William Henry Victor van der Smissen was born on May 6th, 1893, in the City of Toronto. He was the youngest child from William Henry van der Smissen, who had a Phd from University College. In his nursery school years, he stayed at home and was taught by his mother. He went on to study in England, France, and Germany.
In October 1903, he entered Ridley College into the fifth grade under Headmaster H. G. Williams. In 1906, Colonel Thairs introduced his drill squad to the latest infantry training manual. While Victor was at Ridley, the headmaster and Colonel Thaires were very excited to produce the Cadet Corps, for the year of 1907. In the same year, uniforms were sent from the Department of Militia to Ridley.
His dorm in Upper School was in School House on third flat. He stayed at Ridley for five years until the year of 1908. For grades 10 and 11, he went to Europe and spent two years at Haileybury College in Hertford, England. While he was there, he joined the Cadet Corps. Also, he expanded his linguistic knowledge of French and German. During the summer of 1910, he won many awards for swimming. He returned to Ridley, in January 1911, to prepare for his entrance exam into the Royal Military College in Kingston, Ontario. He passed with flying colours and was easily accepted into the school.
When war was declared between England and Germany, he was on a canoe trip with a friend. When he returned, he received two telegrams, one of which wanted him to join the imperial army and the other one asked him if he would go to the Queen’s Own Rifles of Toronto (His father’s regiment), which he was entered for commission. As he was leaving his cottage in Georgian Bay, he looked back with great despair knowing that he would miss his family and his life at home. On August 22, 1914, he went to Valcartier, as a lieutenant in the third Battalion. While he was doing this, it was clear that he was not one who was to be left behind. His father said to him “You have taken the only way; follow it, and remember that you are an instrument in the hand of God to do his will.” On September 25th, he embarked with his battalion on the Tunisian, reaching Plymouth on the 1st of October.
On February 16, 1915, he went to the trenches in Armentiéres, France and he was excited because his ancestors had come from France. He fought in the battle of St. Julien where he was appointed Machine Gun Officer in 1915, and also the Captain of Company.

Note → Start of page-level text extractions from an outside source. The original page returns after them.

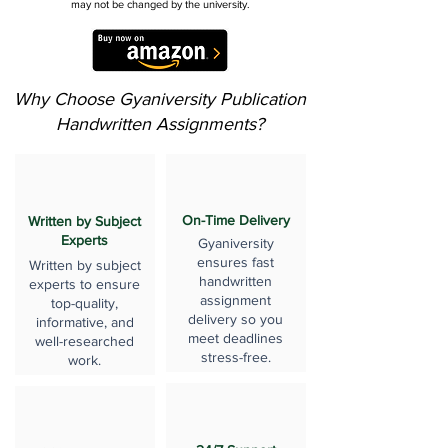
may not be changed by the university.
Why Choose Gyaniversity Publication
Handwritten Assignments?
On-Time Delivery
Written by Subject
Experts
Gyaniversity
ensures fast
Written by subject
handwritten
experts to ensure
assignment
top-quality,
delivery so you
informative, and
meet deadlines
well-researched
stress-free.
work.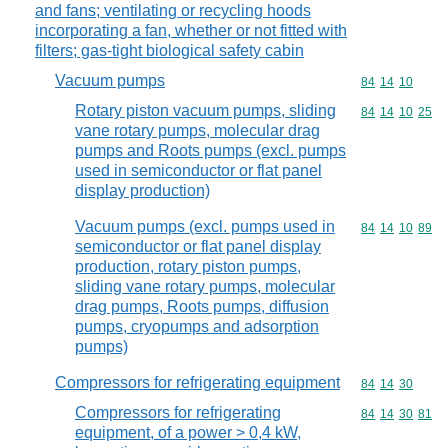
and fans; ventilating or recycling hoods
incorporating a fan, whether or not fitted with
filters; gas-tight biological safety cabin
Vacuum pumps
Commodity code
84
14
10
Rotary piston vacuum pumps, sliding
Commodity code
84
14
10
25
vane rotary pumps, molecular drag
pumps and Roots pumps (excl. pumps
used in semiconductor or flat panel
display production)
Vacuum pumps (excl. pumps used in
Commodity code
84
14
10
89
semiconductor or flat panel display
production, rotary piston pumps,
sliding vane rotary pumps, molecular
drag pumps, Roots pumps, diffusion
pumps, cryopumps and adsorption
pumps)
Compressors for refrigerating equipment
Commodity code
84
14
30
Compressors for refrigerating
Commodity code
84
14
30
81
equipment, of a power > 0,4 kW,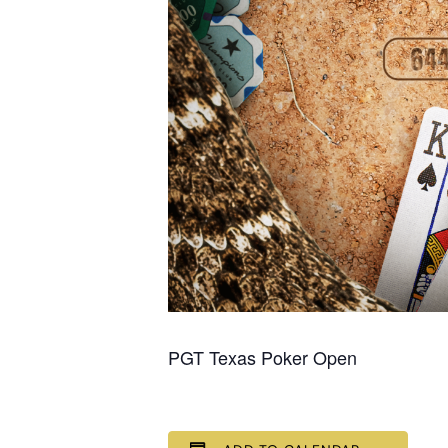
PGT Texas Poker Open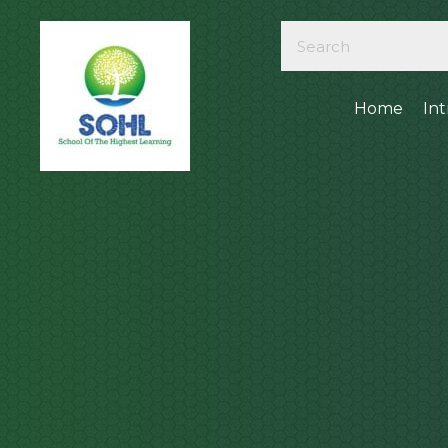
Home
In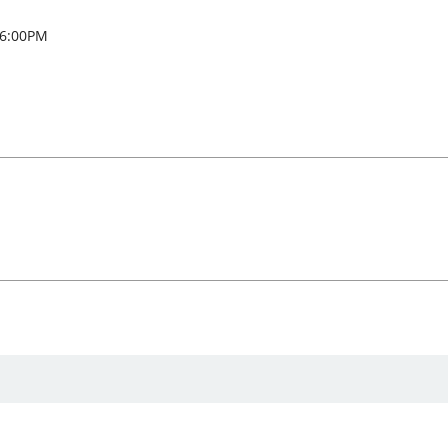
 6:00PM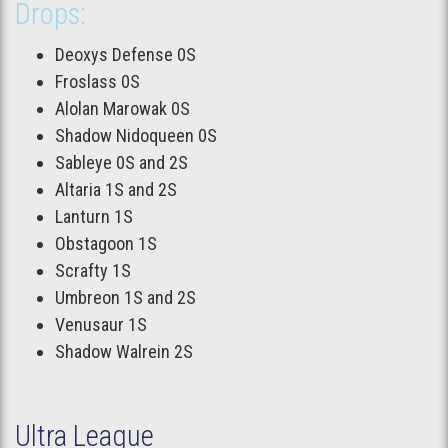
Drops:
Deoxys Defense 0S
Froslass 0S
Alolan Marowak 0S
Shadow Nidoqueen 0S
Sableye 0S and 2S
Altaria 1S and 2S
Lanturn 1S
Obstagoon 1S
Scrafty 1S
Umbreon 1S and 2S
Venusaur 1S
Shadow Walrein 2S
Ultra League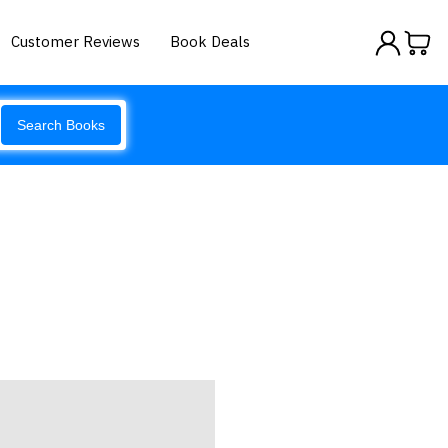
Customer Reviews
Book Deals
Search Books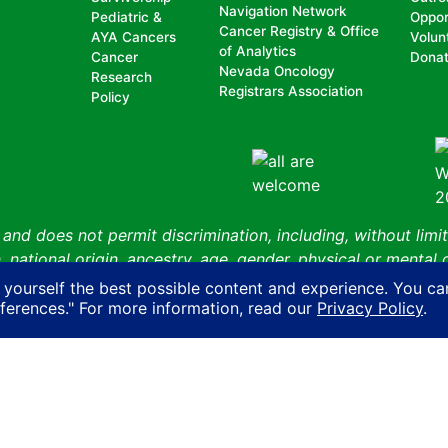
Navigation Network
Pediatric &
Oppor
Cancer Registry & Office
AYA Cancers
Volun
of Analytics
Cancer
Dona
Nevada Oncology
Research
Registrars Association
Policy
nd does not permit discrimination, including, without limit
, national origin, ancestry, age, gender, physical or mental d
n with another person on account of that person’s actual or 
 yourself the best possible content and experience. You ca
ity, sexual orientation, gender identity or expression or HIV
eferences." For more information, read our
Privacy Policy
.
Cancer Coalition
Privacy Policy
AI Policy
Contact Us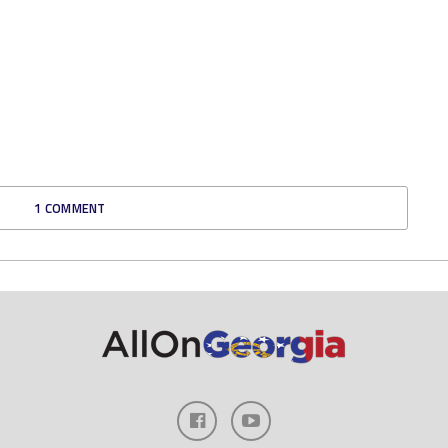
1 COMMENT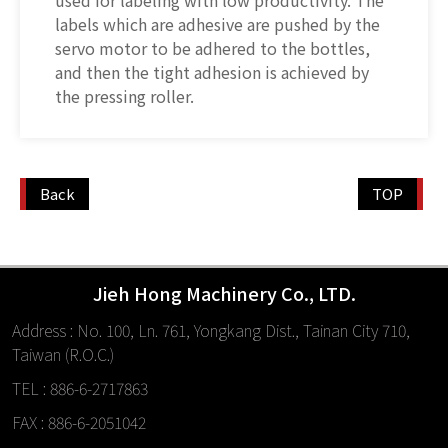
used for labeling with low productivity. The
labels which are adhesive are pushed by the
servo motor to be adhered to the bottles,
and then the tight adhesion is achieved by
the pressing roller.
Back
TOP
Jieh Hong Machinery Co., LTD.
Address : No. 100, Ln. 761, Yongkang Dist., Tainan City 710,
Taiwan (R.O.C.)
TEL : 886-6-2717863
FAX : 886-6-2051042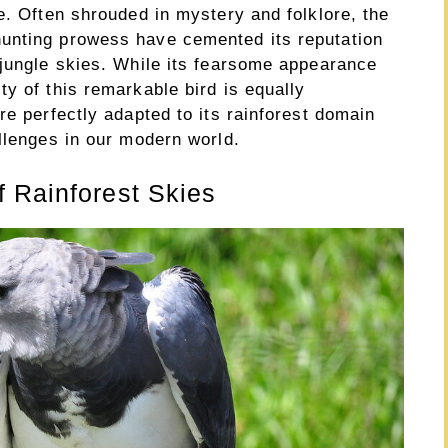
e. Often shrouded in mystery and folklore, the
unting prowess have cemented its reputation
 jungle skies. While its fearsome appearance
y of this remarkable bird is equally
re perfectly adapted to its rainforest domain
llenges in our modern world.
 Rainforest Skies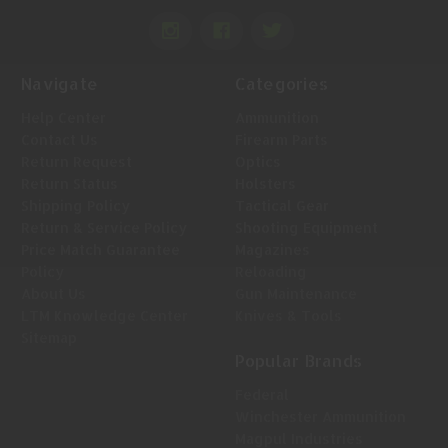
Navigate
Categories
Help Center
Ammunition
Contact Us
Firearm Parts
Return Request
Optics
Return Status
Holsters
Shipping Policy
Tactical Gear
Return & Service Policy
Shooting Equipment
Price Match Guarantee
Magazines
Policy
Reloading
About Us
Gun Maintenance
LTM Knowledge Center
Knives & Tools
Sitemap
Popular Brands
Federal
Winchester Ammunition
Magpul Industries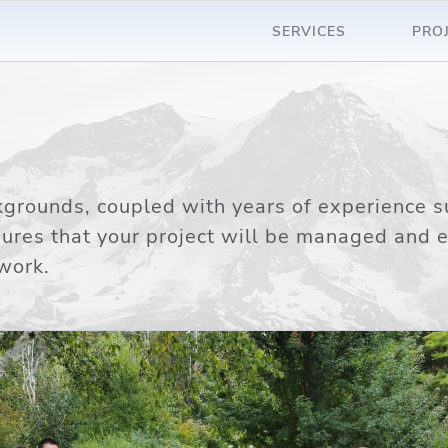
SERVICES
PRO
rounds, coupled with years of experience s
sures that your project will be managed and 
work.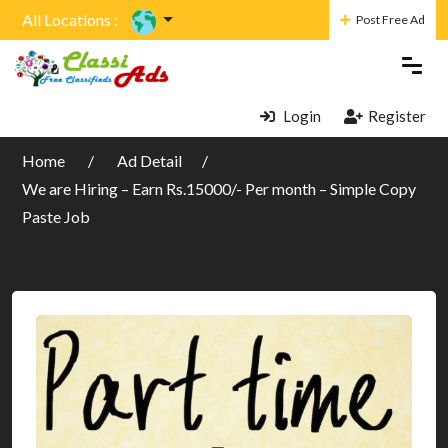
All Locations :
Post Free Ad
Login
Register
Home
Ad Detail
We are Hiring – Earn Rs.15000/- Per month – Simple Copy
Paste Job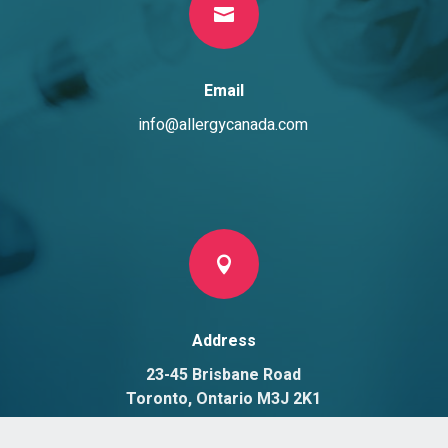

Email
info@allergycanada.com

Address
23-45 Brisbane Road
Toronto, Ontario M3J 2K1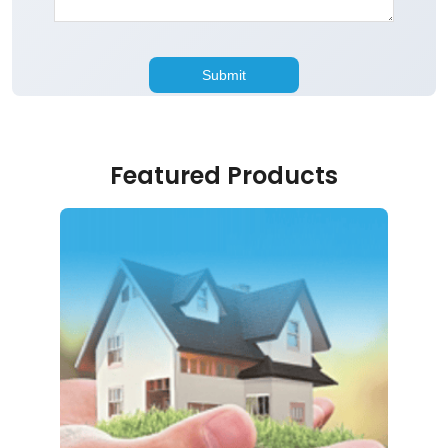
Featured Products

On June 13th, 1916, the troops went for battle. Captain Marani was severely injured and he gave control to Victor. After a long day of work, while they were resting, a shell entered the doorway of the dugout, and exploded, instantly killing him. Others were also mortally wounded or severely injured. The family believes that if he had lived a little longer, he would have received a distinguished service order and would have been raised to the rank of major.
Captain William Vander Smissen graduated from Royal Military College in 1914 and accepted a commission as a Lieutenant in The Queen’s Own Rifles. At Valcartier he was placed in No. 2 Company. He functioned as a platoon commander in A Company of the 3rd Battalion (Toronto Regiment)and fought at St. Julien (Second Ypres). Shortly thereafter, he was put in charge of the 3rd Battalion’s Machine Gun platoon and then promoted to Captain. He was given command of D company and led them at Givenchy and Festubert. From January to March 1916, he held a staff position with the 8th Canadian Infantry Brigade. He rejoined the 3rd and was given command of C company. Victor Van Der Smissen led his men in the capture of Mt Sorrel on 13 June 1916. He was killed by artillery fire at the end of the battle in a captured German dugout.
After the war, his father published a memorial book entitled “At Duty’s Call: Captain William Henry Victor Van der Smissen, Queen’s Own Rifles of Canada, and 3rd Battalion (Toronto Regiment) Canadian Expeditionary Force“.